Check each line of the material, and show the ones that include the word "Table".
BEGIN Data block
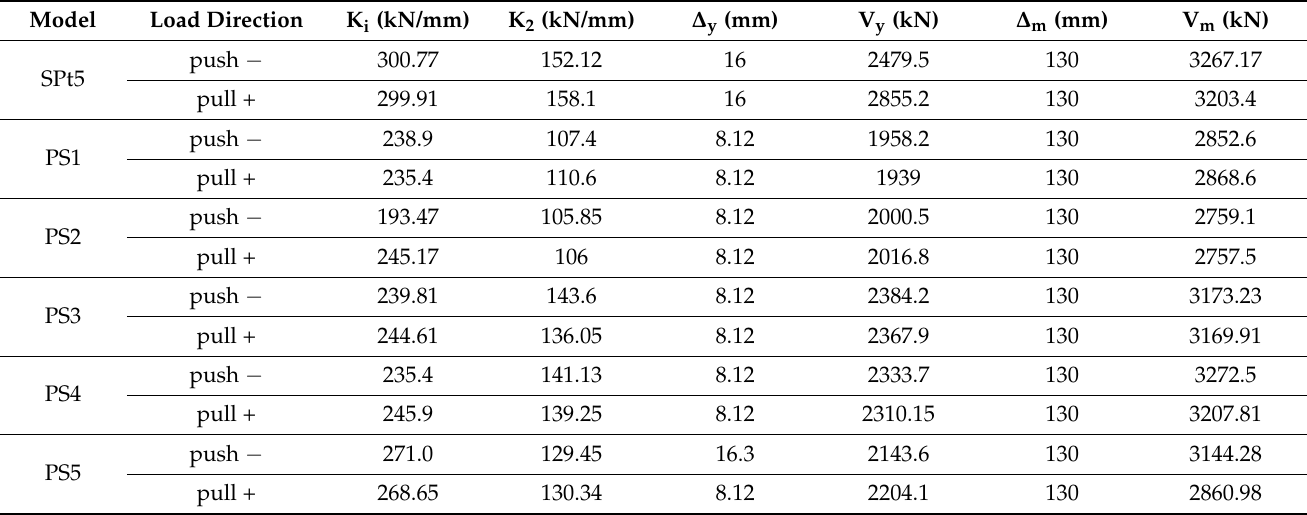
Table 3. Cyclic results of steel walls with different welding separation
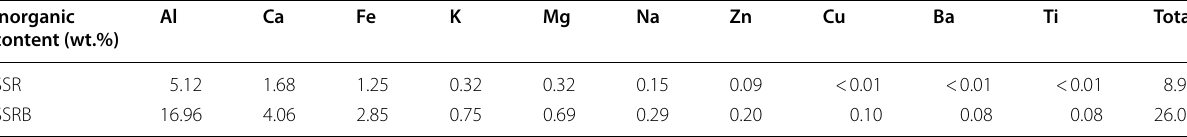
Table 1 Inorganic contents in the SSR and SSRB as measured by ICP‑OES analysis Inorganic content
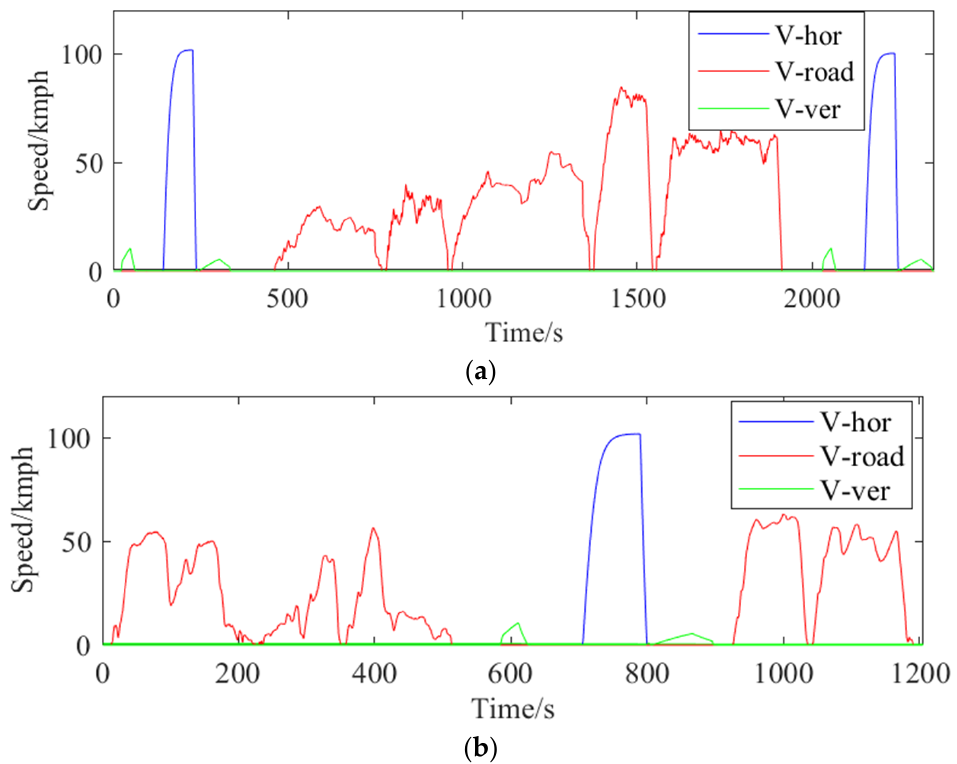
Figure 10. The HEAGV driving cycles. ( a ) Driving cycle A. ( b ) Driving cycle B. The red line represents the speed of the ground; the green line represents the vertical takeoff and landing speed; the blue line represents the speed of the horizontal cruise.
END Data block
### [Exercise solution]
Table 3. Cyclic results of steel walls with different welding separation
Table 1 Inorganic contents in the SSR and SSRB as measured by ICP‑OES analysis Inorganic content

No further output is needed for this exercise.